Your instructions> Quote exactly and only this range of lines in the data below: the line that holds "(at 247.5 77.5))" to the line that holds "(at 221.9 123.9))", both included.
[Start of Attachment]
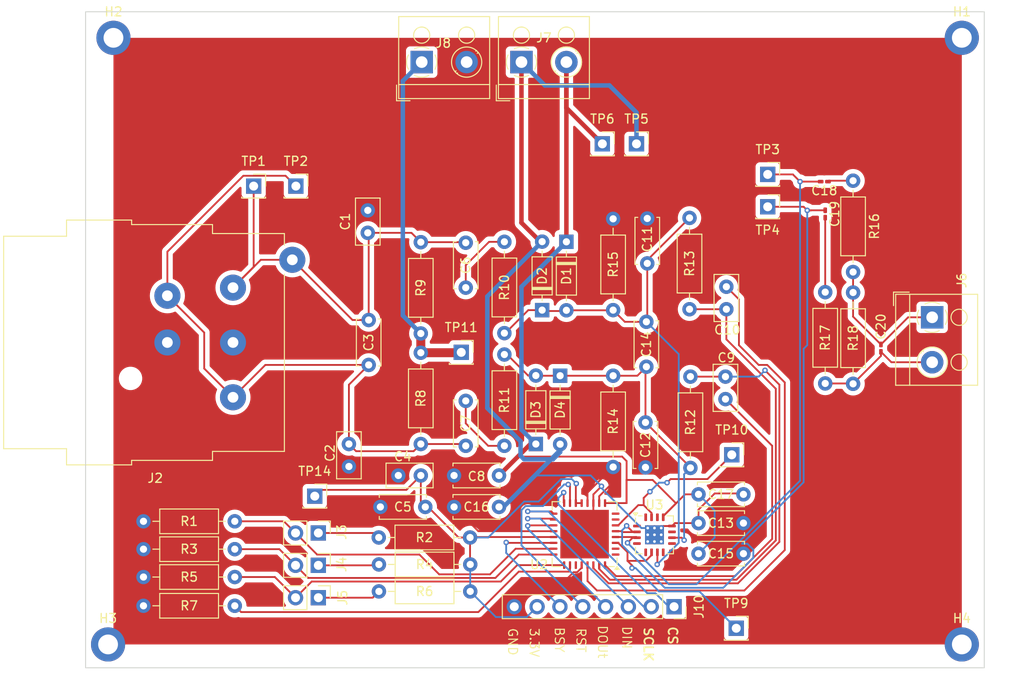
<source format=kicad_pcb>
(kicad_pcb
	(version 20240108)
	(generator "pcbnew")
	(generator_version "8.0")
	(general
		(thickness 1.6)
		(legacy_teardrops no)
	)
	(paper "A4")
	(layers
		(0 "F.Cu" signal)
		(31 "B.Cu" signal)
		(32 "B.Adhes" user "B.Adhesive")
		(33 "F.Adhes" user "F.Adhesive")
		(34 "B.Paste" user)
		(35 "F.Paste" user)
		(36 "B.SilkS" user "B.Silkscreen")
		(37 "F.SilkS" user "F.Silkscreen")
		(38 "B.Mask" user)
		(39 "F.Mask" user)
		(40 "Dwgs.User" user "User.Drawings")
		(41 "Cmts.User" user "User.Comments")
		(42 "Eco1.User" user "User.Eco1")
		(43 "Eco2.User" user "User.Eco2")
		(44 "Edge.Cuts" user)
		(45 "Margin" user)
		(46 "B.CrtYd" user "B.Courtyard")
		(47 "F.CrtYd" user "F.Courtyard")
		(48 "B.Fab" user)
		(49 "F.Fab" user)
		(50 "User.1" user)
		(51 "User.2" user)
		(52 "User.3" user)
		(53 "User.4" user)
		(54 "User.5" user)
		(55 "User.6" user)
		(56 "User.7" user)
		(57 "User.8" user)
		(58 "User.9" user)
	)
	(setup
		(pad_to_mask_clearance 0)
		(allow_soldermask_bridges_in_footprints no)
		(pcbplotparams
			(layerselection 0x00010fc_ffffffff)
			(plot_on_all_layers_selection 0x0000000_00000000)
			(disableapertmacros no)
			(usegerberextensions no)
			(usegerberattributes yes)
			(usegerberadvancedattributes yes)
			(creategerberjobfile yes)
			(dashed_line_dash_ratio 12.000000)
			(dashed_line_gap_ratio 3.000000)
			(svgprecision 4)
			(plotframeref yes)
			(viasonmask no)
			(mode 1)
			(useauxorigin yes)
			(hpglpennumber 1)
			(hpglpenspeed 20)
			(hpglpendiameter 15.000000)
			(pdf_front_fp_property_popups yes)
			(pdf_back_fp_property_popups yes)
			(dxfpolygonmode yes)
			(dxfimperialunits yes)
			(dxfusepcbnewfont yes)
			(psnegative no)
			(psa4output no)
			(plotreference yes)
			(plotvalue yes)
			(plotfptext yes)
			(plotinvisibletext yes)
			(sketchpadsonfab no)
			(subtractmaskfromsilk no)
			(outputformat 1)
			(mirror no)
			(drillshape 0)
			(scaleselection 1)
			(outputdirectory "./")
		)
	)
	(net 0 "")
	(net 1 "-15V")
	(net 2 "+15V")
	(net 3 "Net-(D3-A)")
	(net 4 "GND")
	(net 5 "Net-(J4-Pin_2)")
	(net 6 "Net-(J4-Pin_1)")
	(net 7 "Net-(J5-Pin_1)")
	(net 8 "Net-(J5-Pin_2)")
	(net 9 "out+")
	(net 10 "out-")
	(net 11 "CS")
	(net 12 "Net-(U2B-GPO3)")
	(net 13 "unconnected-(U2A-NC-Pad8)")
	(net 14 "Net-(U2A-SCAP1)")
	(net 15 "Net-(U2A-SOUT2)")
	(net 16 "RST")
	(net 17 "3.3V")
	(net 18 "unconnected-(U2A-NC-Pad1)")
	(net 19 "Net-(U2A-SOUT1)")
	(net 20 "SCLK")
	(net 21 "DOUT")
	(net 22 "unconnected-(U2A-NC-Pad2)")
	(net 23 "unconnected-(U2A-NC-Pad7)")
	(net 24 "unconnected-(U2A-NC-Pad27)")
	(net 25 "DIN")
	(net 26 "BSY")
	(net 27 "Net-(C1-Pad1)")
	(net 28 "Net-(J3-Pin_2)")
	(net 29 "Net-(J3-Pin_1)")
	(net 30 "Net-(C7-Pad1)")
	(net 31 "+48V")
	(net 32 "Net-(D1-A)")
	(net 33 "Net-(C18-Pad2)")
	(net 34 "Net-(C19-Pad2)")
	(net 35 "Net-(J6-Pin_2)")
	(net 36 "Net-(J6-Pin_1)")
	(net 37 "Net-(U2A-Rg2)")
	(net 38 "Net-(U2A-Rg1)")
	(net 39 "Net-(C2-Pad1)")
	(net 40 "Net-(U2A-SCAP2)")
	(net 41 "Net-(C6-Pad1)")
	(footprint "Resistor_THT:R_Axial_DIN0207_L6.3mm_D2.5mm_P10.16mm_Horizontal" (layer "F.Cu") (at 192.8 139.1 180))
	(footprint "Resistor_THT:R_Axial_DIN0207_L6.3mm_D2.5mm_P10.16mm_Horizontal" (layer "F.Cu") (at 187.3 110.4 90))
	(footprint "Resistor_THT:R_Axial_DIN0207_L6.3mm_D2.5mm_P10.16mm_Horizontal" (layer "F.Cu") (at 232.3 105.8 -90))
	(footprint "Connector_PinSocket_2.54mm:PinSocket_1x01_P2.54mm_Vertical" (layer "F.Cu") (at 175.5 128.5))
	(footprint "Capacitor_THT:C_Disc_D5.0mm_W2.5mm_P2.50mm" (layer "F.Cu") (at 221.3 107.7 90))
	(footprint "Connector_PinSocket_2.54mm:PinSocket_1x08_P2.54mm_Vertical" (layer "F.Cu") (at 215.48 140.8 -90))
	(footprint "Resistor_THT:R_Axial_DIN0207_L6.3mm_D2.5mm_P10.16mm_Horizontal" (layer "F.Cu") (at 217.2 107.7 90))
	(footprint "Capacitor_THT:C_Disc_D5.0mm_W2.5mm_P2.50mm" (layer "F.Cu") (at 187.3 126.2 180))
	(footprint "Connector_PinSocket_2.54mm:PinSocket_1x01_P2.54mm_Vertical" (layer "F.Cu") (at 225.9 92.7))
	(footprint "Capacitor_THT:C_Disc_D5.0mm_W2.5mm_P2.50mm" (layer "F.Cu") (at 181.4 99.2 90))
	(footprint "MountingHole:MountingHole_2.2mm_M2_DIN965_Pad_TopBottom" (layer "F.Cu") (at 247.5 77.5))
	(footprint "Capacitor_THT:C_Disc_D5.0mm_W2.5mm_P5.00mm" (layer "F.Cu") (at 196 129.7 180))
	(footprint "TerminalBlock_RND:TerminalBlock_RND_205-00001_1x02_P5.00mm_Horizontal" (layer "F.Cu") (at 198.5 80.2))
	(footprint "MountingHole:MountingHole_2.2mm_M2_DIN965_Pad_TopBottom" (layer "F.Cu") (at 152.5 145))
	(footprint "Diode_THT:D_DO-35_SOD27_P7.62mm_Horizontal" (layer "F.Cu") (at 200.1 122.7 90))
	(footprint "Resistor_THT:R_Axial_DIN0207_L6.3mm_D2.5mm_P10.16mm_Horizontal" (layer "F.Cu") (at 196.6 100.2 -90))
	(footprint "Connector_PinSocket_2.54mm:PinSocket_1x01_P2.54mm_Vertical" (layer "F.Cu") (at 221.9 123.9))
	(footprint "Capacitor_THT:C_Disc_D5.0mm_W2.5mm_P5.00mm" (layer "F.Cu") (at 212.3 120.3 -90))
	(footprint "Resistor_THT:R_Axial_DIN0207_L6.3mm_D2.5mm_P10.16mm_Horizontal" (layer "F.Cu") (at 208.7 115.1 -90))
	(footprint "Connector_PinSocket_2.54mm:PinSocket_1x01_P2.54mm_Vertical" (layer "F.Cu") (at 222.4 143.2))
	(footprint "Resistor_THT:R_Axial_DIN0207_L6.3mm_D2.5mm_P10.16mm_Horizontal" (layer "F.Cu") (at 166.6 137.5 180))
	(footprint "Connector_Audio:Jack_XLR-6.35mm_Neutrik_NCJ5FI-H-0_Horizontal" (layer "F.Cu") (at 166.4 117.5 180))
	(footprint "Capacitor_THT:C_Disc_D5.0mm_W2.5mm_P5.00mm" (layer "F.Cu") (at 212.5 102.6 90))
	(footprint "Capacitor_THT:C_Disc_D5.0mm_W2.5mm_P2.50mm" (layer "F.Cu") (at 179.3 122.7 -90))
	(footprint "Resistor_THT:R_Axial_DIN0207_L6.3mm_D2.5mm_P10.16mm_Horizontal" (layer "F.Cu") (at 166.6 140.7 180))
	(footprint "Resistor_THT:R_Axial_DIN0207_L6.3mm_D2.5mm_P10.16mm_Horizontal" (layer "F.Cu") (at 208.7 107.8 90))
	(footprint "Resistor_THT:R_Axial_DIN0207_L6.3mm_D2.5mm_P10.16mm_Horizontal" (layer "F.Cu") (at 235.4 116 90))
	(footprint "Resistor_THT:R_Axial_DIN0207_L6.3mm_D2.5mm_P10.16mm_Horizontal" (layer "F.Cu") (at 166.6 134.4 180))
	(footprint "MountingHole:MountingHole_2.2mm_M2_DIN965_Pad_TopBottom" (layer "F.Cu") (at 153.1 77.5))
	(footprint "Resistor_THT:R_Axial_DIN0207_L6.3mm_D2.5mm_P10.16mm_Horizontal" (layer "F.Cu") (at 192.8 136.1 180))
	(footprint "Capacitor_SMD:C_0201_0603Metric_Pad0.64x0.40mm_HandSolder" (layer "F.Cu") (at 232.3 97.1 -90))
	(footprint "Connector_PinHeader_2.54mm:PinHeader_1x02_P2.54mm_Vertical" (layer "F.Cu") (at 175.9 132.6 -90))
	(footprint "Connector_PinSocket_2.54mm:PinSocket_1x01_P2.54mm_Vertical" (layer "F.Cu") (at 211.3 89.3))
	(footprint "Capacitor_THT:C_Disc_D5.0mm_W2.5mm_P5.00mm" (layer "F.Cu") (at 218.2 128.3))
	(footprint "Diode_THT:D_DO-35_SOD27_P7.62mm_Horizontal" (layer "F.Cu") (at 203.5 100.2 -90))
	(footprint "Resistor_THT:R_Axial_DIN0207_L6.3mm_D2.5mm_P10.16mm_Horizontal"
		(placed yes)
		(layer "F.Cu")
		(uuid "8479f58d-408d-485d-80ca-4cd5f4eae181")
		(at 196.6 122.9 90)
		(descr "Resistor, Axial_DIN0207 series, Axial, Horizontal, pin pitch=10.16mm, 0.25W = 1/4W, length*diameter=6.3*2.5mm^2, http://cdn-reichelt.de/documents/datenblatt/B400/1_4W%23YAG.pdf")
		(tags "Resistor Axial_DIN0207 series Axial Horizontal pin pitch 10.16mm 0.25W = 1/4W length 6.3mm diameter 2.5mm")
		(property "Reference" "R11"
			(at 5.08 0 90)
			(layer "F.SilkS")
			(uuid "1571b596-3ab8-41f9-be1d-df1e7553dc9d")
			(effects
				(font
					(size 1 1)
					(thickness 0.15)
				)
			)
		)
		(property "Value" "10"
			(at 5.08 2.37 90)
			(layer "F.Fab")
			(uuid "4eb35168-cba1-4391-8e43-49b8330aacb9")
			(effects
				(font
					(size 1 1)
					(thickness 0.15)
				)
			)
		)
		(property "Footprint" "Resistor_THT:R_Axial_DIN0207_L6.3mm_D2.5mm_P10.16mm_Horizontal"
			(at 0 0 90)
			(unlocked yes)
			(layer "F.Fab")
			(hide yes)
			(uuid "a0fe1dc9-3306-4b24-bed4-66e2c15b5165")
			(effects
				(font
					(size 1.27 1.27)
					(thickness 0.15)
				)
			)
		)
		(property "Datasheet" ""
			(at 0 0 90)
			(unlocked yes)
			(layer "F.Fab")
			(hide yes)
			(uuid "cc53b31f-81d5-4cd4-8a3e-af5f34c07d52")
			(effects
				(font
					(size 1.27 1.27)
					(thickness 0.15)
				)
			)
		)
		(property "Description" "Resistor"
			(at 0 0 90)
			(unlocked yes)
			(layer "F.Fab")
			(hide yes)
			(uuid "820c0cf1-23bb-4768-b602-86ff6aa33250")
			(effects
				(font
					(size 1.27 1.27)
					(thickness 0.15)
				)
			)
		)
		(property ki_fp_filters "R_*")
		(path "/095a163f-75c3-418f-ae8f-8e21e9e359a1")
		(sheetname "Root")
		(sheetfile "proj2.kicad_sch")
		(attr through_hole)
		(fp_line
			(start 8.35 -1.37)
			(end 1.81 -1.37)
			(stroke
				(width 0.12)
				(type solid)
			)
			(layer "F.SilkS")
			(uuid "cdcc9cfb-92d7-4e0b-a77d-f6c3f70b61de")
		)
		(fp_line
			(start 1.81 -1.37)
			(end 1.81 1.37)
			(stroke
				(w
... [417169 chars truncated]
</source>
[End of Attachment]
Result of this task>
	(footprint "MountingHole:MountingHole_2.2mm_M2_DIN965_Pad_TopBottom" (layer "F.Cu") (at 247.5 77.5))
	(footprint "Capacitor_THT:C_Disc_D5.0mm_W2.5mm_P5.00mm" (layer "F.Cu") (at 196 129.7 180))
	(footprint "TerminalBlock_RND:TerminalBlock_RND_205-00001_1x02_P5.00mm_Horizontal" (layer "F.Cu") (at 198.5 80.2))
	(footprint "MountingHole:MountingHole_2.2mm_M2_DIN965_Pad_TopBottom" (layer "F.Cu") (at 152.5 145))
	(footprint "Diode_THT:D_DO-35_SOD27_P7.62mm_Horizontal" (layer "F.Cu") (at 200.1 122.7 90))
	(footprint "Resistor_THT:R_Axial_DIN0207_L6.3mm_D2.5mm_P10.16mm_Horizontal" (layer "F.Cu") (at 196.6 100.2 -90))
	(footprint "Connector_PinSocket_2.54mm:PinSocket_1x01_P2.54mm_Vertical" (layer "F.Cu") (at 221.9 123.9))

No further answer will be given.